►

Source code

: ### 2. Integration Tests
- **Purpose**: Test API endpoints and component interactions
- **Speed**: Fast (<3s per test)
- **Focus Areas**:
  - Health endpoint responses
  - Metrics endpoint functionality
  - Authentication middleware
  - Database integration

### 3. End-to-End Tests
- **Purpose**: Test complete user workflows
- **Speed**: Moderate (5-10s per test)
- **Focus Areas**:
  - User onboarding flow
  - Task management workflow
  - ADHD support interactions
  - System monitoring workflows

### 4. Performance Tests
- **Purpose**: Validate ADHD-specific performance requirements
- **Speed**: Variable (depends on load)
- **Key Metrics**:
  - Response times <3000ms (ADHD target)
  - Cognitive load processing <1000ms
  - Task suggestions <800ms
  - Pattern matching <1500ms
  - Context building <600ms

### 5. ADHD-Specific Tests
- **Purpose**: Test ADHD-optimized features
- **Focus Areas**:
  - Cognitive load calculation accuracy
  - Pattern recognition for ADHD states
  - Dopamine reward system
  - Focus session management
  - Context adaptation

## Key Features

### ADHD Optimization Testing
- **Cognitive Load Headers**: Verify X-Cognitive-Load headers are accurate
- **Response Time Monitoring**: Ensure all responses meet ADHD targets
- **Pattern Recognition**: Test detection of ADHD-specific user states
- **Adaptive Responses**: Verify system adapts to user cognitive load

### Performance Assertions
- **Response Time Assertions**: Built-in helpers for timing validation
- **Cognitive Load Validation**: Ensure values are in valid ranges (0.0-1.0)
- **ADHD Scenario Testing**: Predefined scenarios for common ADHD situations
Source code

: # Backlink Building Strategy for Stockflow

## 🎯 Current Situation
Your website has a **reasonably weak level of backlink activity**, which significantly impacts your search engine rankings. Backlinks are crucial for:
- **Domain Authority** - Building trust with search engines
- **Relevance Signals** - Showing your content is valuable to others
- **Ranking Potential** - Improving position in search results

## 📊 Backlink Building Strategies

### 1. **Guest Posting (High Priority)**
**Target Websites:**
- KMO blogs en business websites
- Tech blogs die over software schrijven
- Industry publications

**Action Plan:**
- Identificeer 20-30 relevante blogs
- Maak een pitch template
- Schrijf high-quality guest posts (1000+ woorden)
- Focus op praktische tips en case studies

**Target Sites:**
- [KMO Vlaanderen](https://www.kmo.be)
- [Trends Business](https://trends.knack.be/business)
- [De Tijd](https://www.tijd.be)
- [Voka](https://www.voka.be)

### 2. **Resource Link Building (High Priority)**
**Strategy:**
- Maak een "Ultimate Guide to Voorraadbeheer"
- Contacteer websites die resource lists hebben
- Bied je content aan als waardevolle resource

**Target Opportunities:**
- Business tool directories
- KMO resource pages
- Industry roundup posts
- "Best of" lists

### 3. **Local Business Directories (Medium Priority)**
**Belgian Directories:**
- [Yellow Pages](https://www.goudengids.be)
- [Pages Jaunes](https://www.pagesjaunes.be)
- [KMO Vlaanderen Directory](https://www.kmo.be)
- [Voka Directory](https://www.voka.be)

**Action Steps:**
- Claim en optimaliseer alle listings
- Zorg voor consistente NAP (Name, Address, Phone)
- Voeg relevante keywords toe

◄

> _WHAT IS BEING ASKED_:
Give back, exactly as written, the stretch from the line with "- ADHD support interactions" through the line with "- Cognitive load processing <1000ms", and no other lines from the records above.

> _SOLVED PROBLEM_:
  - ADHD support interactions
  - System monitoring workflows

### 4. Performance Tests
- **Purpose**: Validate ADHD-specific performance requirements
- **Speed**: Variable (depends on load)
- **Key Metrics**:
  - Response times <3000ms (ADHD target)
  - Cognitive load processing <1000ms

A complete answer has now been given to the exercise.